By Brittany N. Howerton
The Alabama Baptist
Aflao, Ghana — that’s where the streets are paved with garbage and power lines stretch through the town like a case of unraveled dental floss. It’s where a large cemetery runs along both sides of one street, reminding residents of the area’s high mortality rate. It’s where homes look like rickety shacks and motorbikes are the most affluent form of transportation.
But past the town seemingly in shambles, there’s a wall surrounding a safe structure that houses 40 children, who otherwise would call that garbage-lined street home.
And in that structure is a unit dedicated to a little girl from Albertville whose vision to take the gospel to African children forever changed Solitude Baptist Church, Albertville.
Four-year-old Jesse Brooks dreamed of sharing Jesus with the world. And although a tragic car accident took her life in 2002 when she was only 10, it did not take the dreams God had planted in her.
Just five years after Jesse’s death, her parents, Chris and Tammy Brooks, found themselves doing things they never thought they would do — things Jesse had wanted to do.
“We knew she had a heart for children and for ministry, but we never knew the Lord was going to use us to carry out her dream,” Tammy Brooks said.
She searched for several years for a way to honor Jesse’s life by helping children, but it was not until 2007 that a door of opportunity was opened.
When an evangelist from Art Alive Ministries visited the Marshall Baptist Association church, sharing about the needs of the Good Shepherd Happy Children’s Home in Aflao, Pastor Joey Cannady knew it was just the kind of ministry for which both the church and the Brooks family had been looking.
So out of Solitude Baptist, the Jesse Brooks Foundation was formed, and funds were given to build the Jesse Brooks Dorm.
“In April 2008, Chris, Tammy, myself and another person from the church went to Africa and had a dedication service for the building, and that’s when Tammy agreed our foundation would fund 100 percent of the support for those kids,” Cannady said.
And that’s just what the foundation is doing now — raising funds to provide for all of the 5- to 16-year-old children at the home.
But the foundation is hoping to do even more.
Once the children turn 16, “they are let go of the orphanage, and there is nowhere for them to go,” Tammy Brooks explained.
So during a July 14–Aug. 11 trip, she and five others scouted out land to host a vocational building at which the 16-year-old children can begin learning trades for hopes of a better life.
“God showed us a [plot of land] … and it’s an absolutely perfect place to do what we had dreamed we’d be able to do,” she said.
Those dreams also include more dormitories, a missionary house and maybe even a church.
But it’s about more than just training the children to cook and farm, Tammy Brooks added. “It’s about training the children for going back out into the country to make change.”
So the team also spent time discipling local pastors and their wives and hosting Vacation Bible Schools (VBS) for area children.

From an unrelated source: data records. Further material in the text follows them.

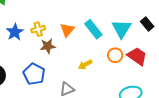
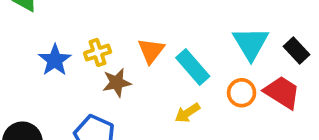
black rectangle: (147, 24) -> (296, 51), moved
cyan rectangle: (93, 29) -> (193, 67), moved

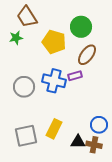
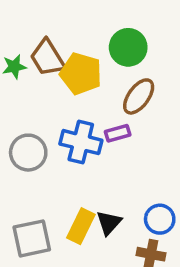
brown trapezoid: (27, 17) -> (48, 58), moved
black triangle: (78, 142) -> (109, 223), moved, turned -49

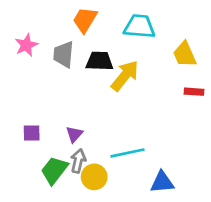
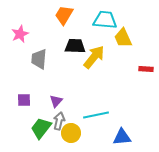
gray trapezoid: (64, 54) -> (39, 59), moved
yellow trapezoid: (185, 54) -> (123, 38), moved

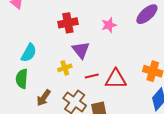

“Some (of the children) had walked several hours to get there, carrying (younger) children on their backs to come to VBS, and they were just amazed at the singing and learning about Jesus,” Tammy Brooks said.
And with the recycled VBS lessons the team took over to be used as Sunday School curriculum, church leaders are equipped to teach even more children.
“You would have thought you had given them a million dollars,” Tammy Brooks said. “Certain things weren’t even in the packs and they don’t even care. For them, it was, ‘Just give me books; just give me something to be able to teach these children.’ … This curriculum to them is a way to draw other children into the churches.”
Even though she doesn’t fully understand why God has entrusted her rather than Jesse with this task, Tammy Brooks knows He makes straight the path of the faithful.
“Every day, I ask God, ‘Why in the world are you allowing me to do this?’ It wasn’t even a dream I had had. … But it’s so humbling to be a part.”